We soon came to call our rental house the Cabbage Patch Hut. Instead of a manicured lawn or sculpted shrubbery, the house sat right in the middle of a working cabbage patch. In its own way, it was both practical and charming — a daily reminder of how function and beauty can coexist. Watching the morning light spill over the cabbages, with Fujisan rising beyond, we were reminded that travel isn’t just about seeing new places; it’s about briefly stepping into someone else’s rhythm of life — a rhythm that, in Narusawa, is rooted in the land itself.

Just outside our Cabbage Patch Hut runs Highway 139, the main road that stretches from Fujikawaguchiko — “Lake at the River’s Mouth, at Fujisan” — near Lake Kawaguchi all the way to Fujinomiya City in Shizuoka Prefecture. It’s a busy highway. If you follow it far enough, you’ll come to a rural crossroads called Michi-no-Eki Narusawa Kōsaten (“Roadside Station Narusawa Intersection”). On the corner of that intersection sits the local 7-Eleven convenience store — the ever-reliable 7-i conbini.

While the conbini itself is fascinating, with its neatly packed onigiri, egg salad sandwiches, and even gunpla model kits, the most striking thing about this store is its signage. We’re all used to the bold green, orange, and red stripes of the familiar 7-Eleven, but here the sign is rendered in muted tones of brown, tan, and beige.

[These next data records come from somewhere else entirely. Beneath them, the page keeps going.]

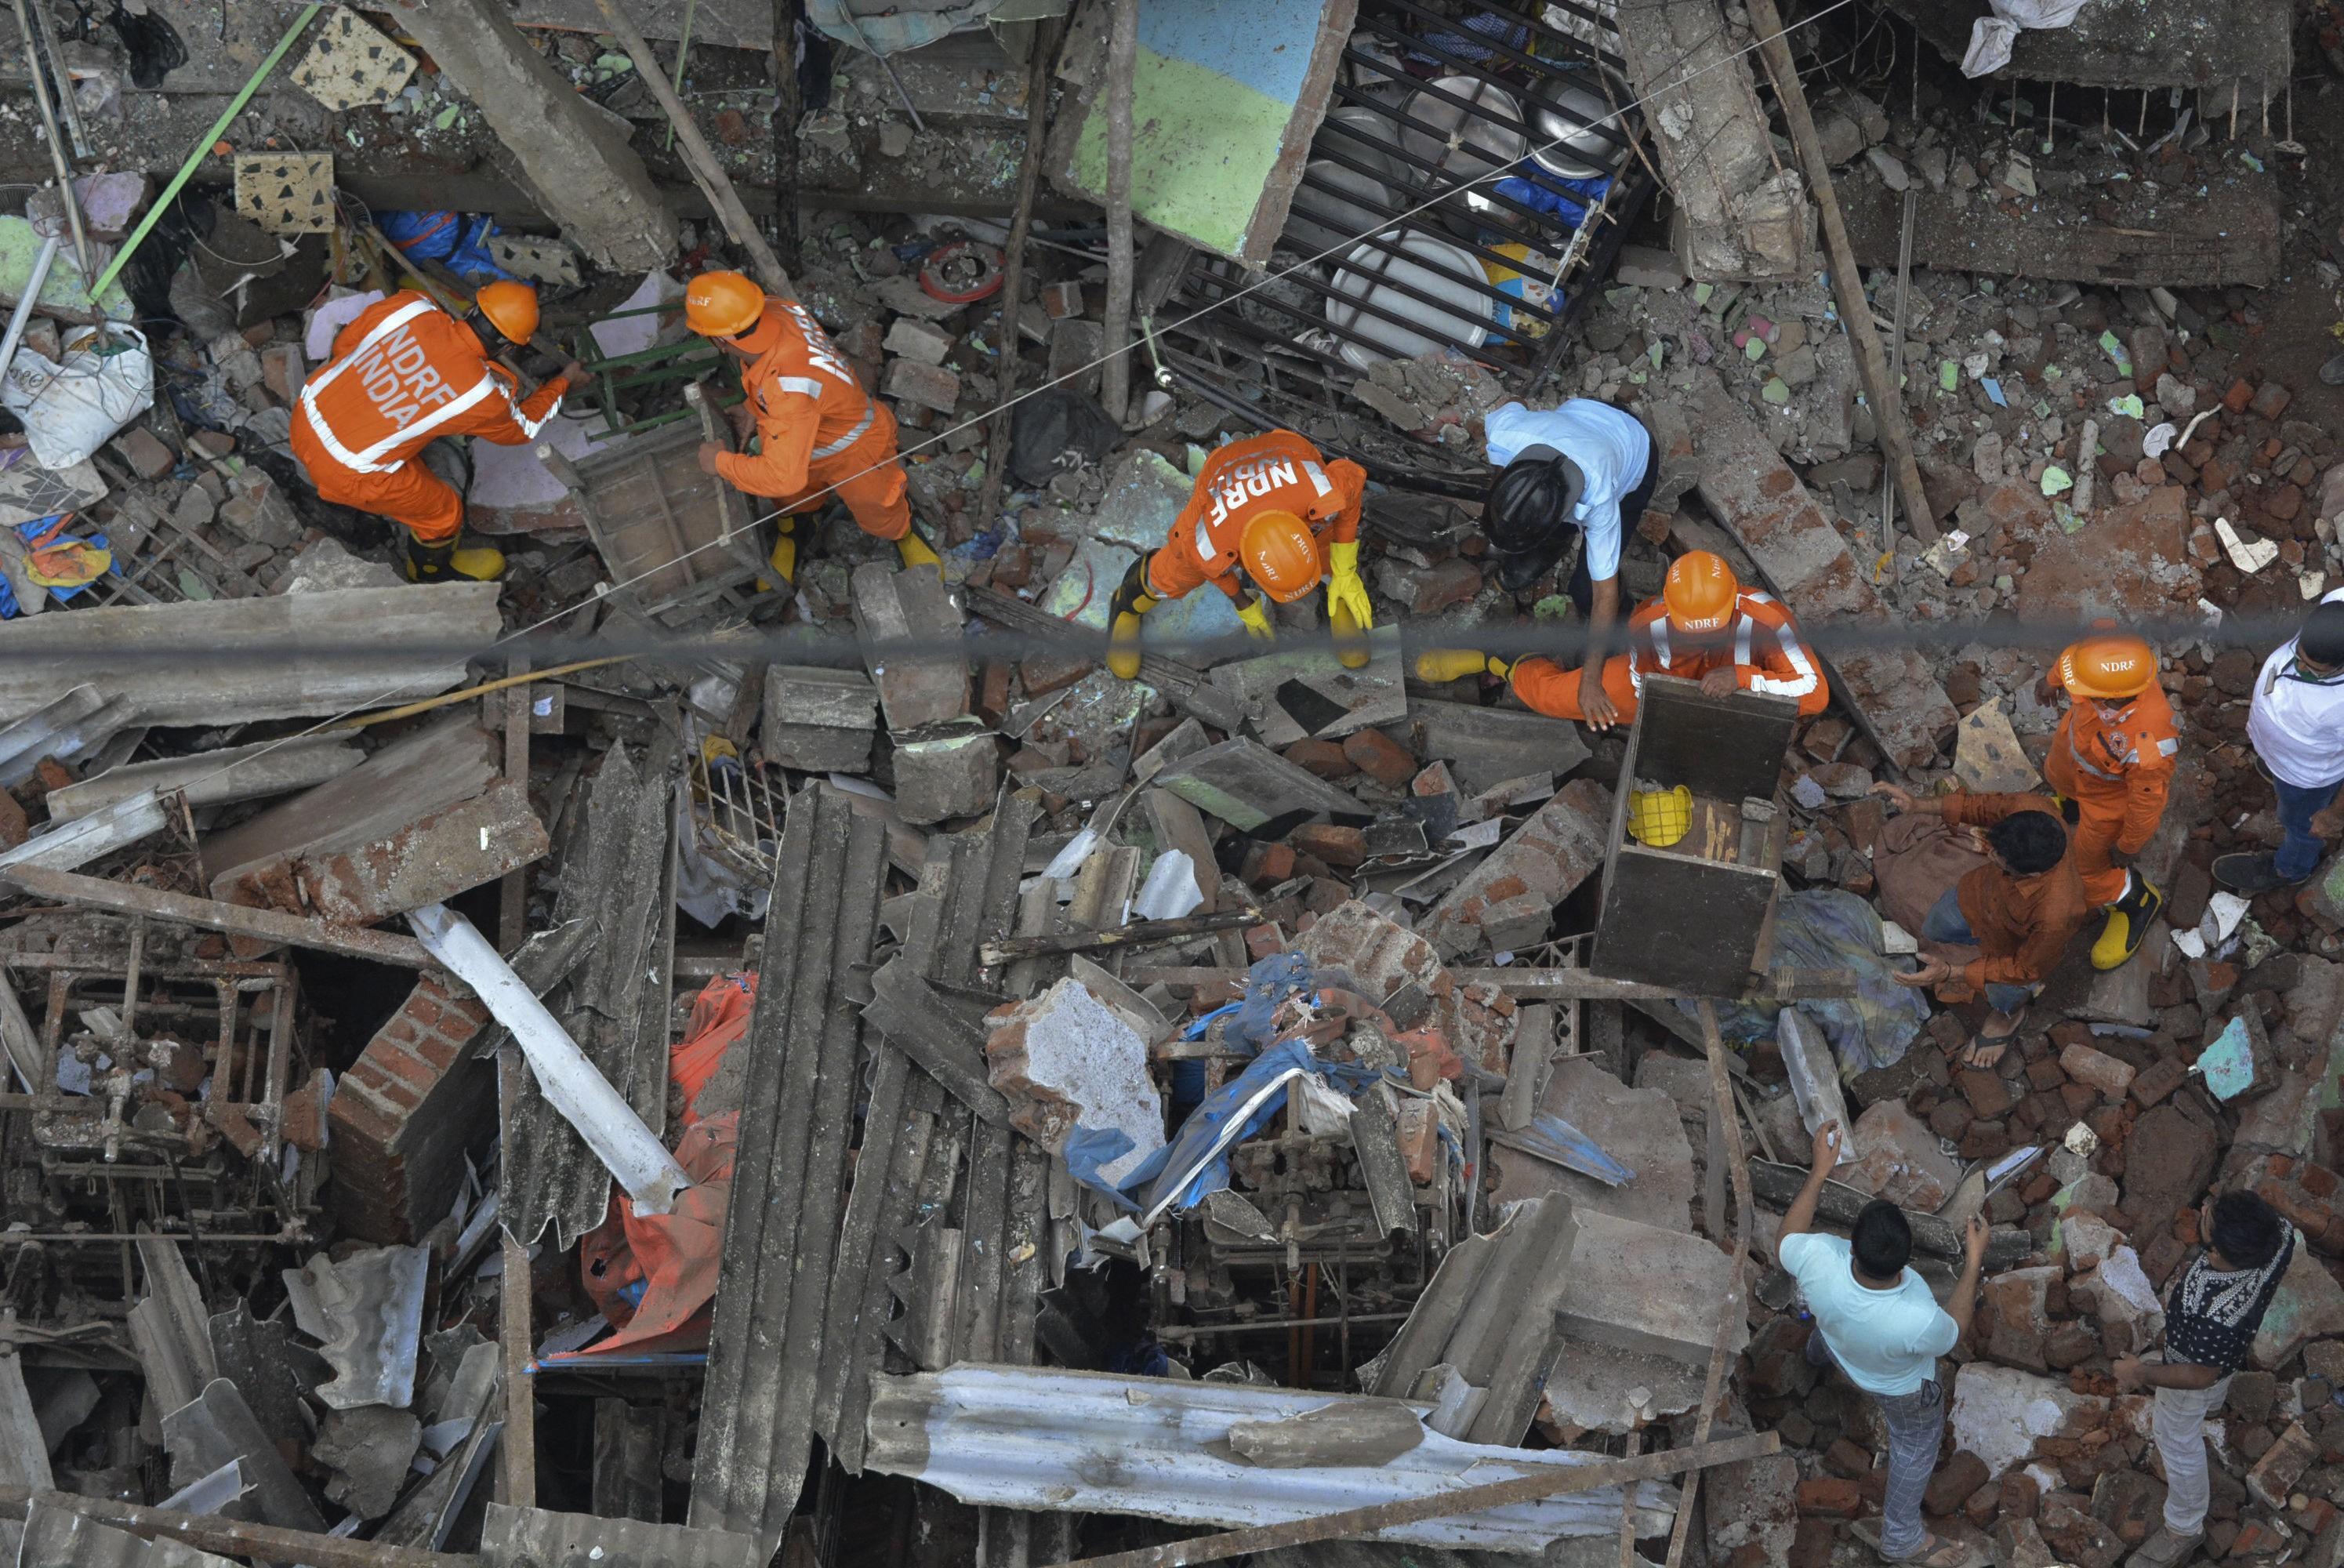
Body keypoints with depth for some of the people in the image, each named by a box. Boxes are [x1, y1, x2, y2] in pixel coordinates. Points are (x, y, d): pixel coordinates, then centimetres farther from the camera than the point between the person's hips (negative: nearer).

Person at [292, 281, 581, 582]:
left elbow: (344, 343, 4)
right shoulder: (482, 395, -20)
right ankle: (434, 571, 49)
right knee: (443, 510, 19)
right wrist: (563, 382, 20)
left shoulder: (411, 306, -14)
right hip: (343, 470, -5)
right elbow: (523, 428, 4)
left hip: (308, 413, 5)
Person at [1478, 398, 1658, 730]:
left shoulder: (1598, 500, -47)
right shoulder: (1504, 432, -41)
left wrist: (1591, 679, -31)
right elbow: (1507, 407, -13)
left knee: (1587, 587, -10)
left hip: (1634, 456, -4)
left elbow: (1605, 594, -35)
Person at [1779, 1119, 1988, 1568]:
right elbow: (1953, 1332, -22)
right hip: (1901, 1388, -3)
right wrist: (1973, 1261, -18)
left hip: (1840, 1346, 4)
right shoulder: (1917, 1321, -49)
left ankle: (1820, 1355, 78)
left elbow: (1785, 1243, -17)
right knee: (1916, 1448, 28)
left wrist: (1819, 1173, -18)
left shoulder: (1819, 1262, -44)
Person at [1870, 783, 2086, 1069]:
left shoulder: (2054, 915, -49)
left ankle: (2011, 1013, 55)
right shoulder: (2032, 809, -41)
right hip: (1984, 891, 5)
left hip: (2019, 946, -5)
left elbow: (2026, 970, -28)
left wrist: (1951, 973, -30)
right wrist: (1920, 806, -23)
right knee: (1933, 930, 27)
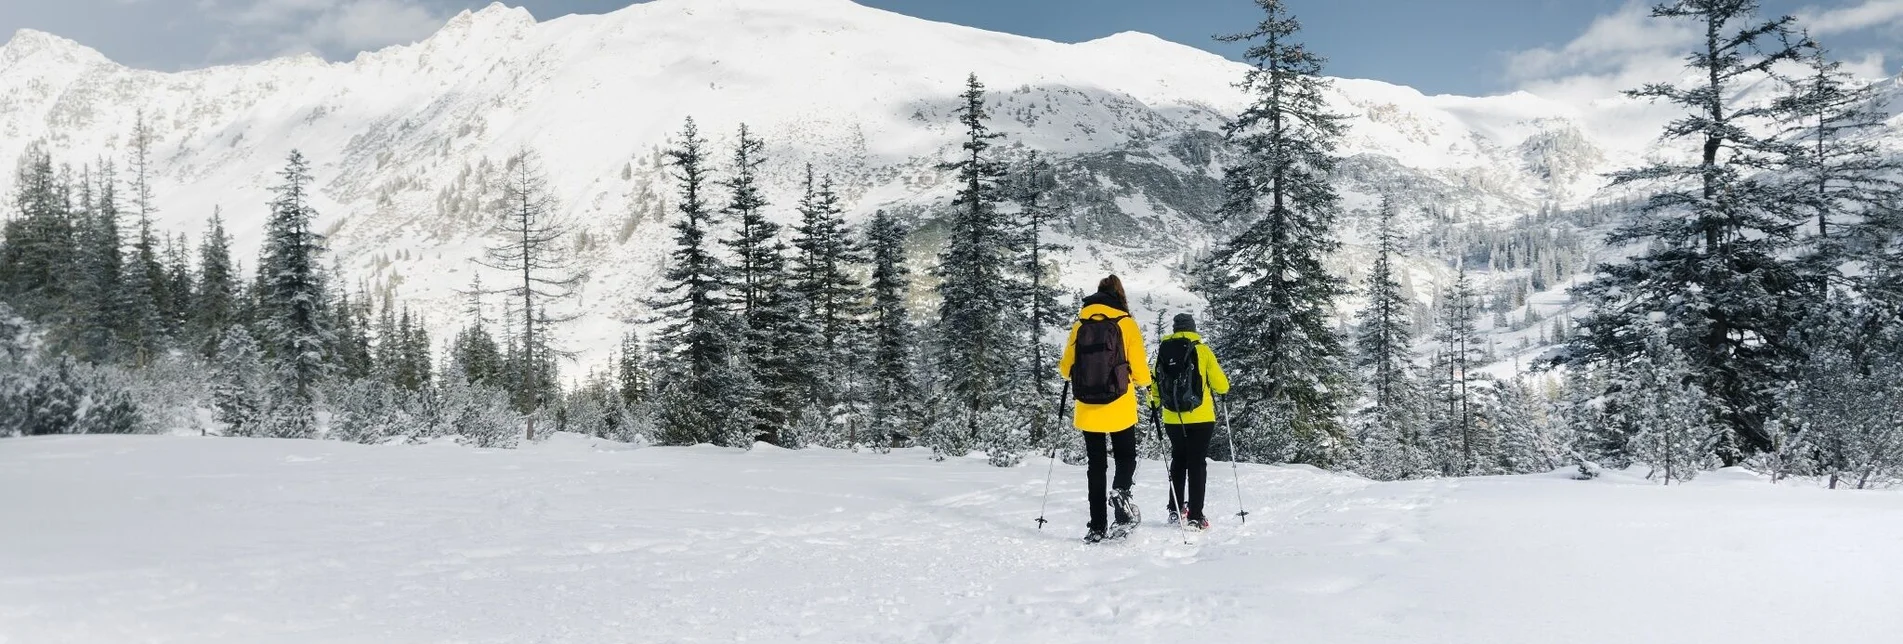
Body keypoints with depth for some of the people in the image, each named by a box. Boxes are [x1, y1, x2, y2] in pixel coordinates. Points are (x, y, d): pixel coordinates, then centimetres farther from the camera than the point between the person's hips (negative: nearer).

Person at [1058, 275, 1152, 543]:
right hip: (1120, 410, -2)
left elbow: (1066, 369, 6)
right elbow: (1139, 371, -5)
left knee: (1096, 466, 10)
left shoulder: (1080, 324, 2)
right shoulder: (1126, 324, -4)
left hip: (1087, 411, 2)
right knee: (1126, 457, 15)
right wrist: (1146, 381, 17)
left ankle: (1097, 528, 8)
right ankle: (1121, 492, -16)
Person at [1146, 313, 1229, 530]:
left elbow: (1154, 385, 7)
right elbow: (1221, 385, -5)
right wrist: (1222, 387, 19)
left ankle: (1175, 509, 23)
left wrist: (1154, 405, 27)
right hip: (1200, 418, -3)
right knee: (1197, 464, 2)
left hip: (1172, 419, 3)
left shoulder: (1163, 351, 2)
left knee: (1178, 461, 20)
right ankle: (1195, 516, -1)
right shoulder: (1201, 350, -6)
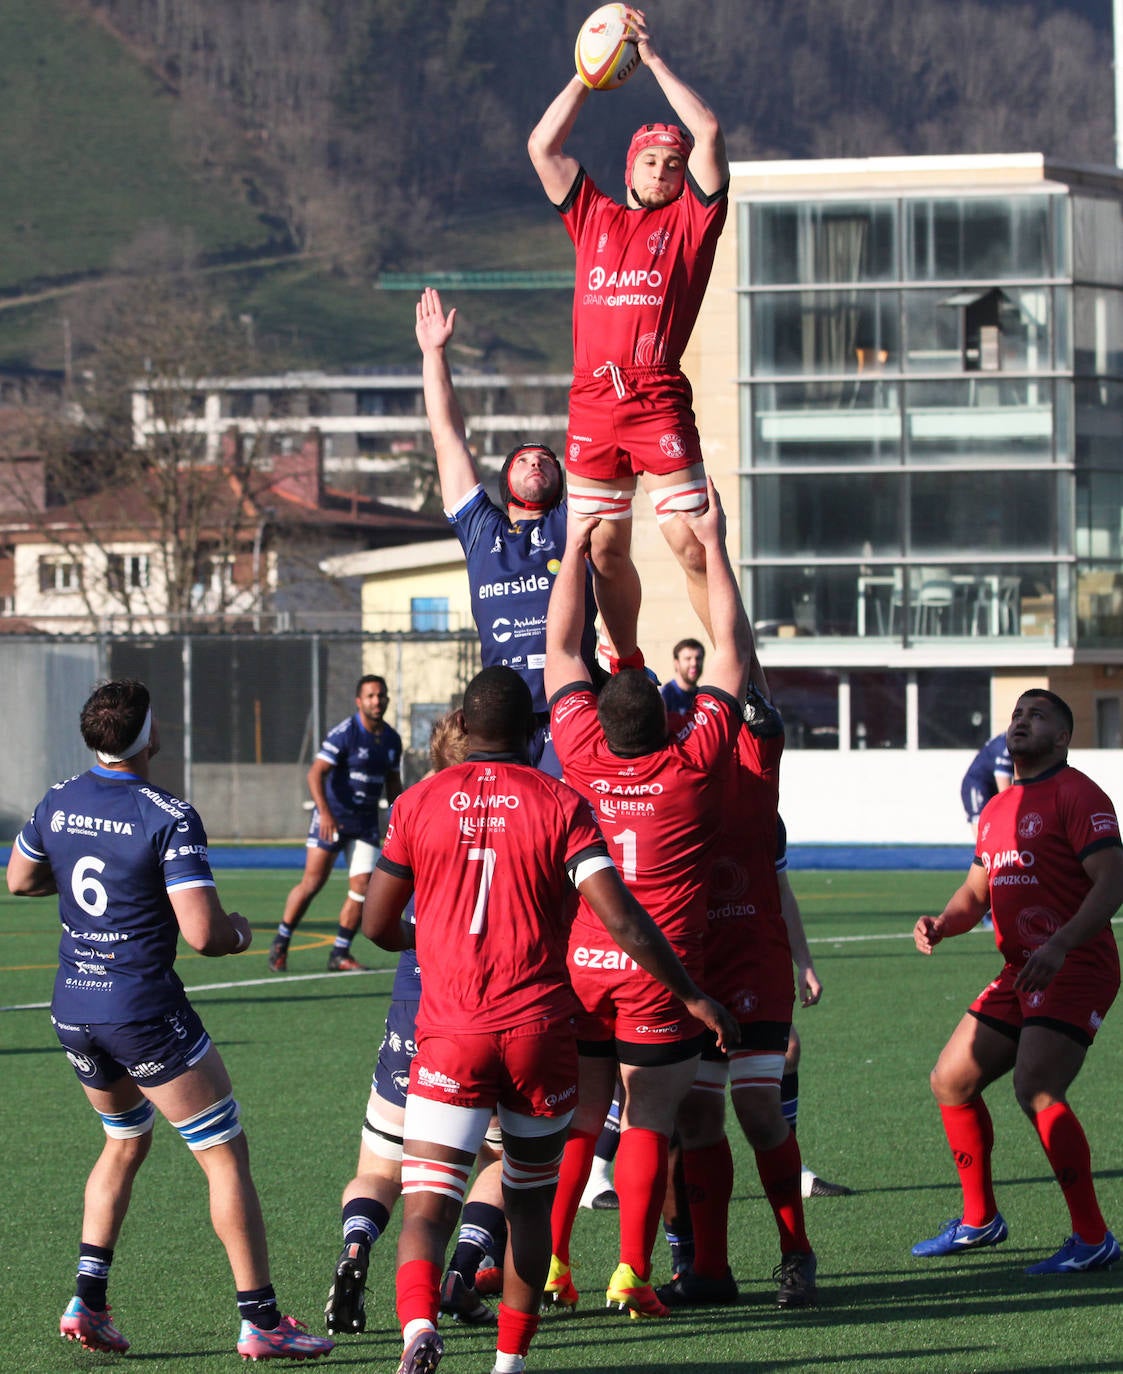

It’s a small but telling gesture — another nod to the local aesthetic and the respect the community shows for its surroundings. In the distance, Fujisan rises directly behind the store, and the usual bright colors would almost feel out of place, maybe even a little disrespectful to the mountain’s quiet majesty. Standing there, coffee in hand, I realized that even a convenience store could learn to bow to Fujisan — quietly, respectfully — reminding travelers like us to do the same.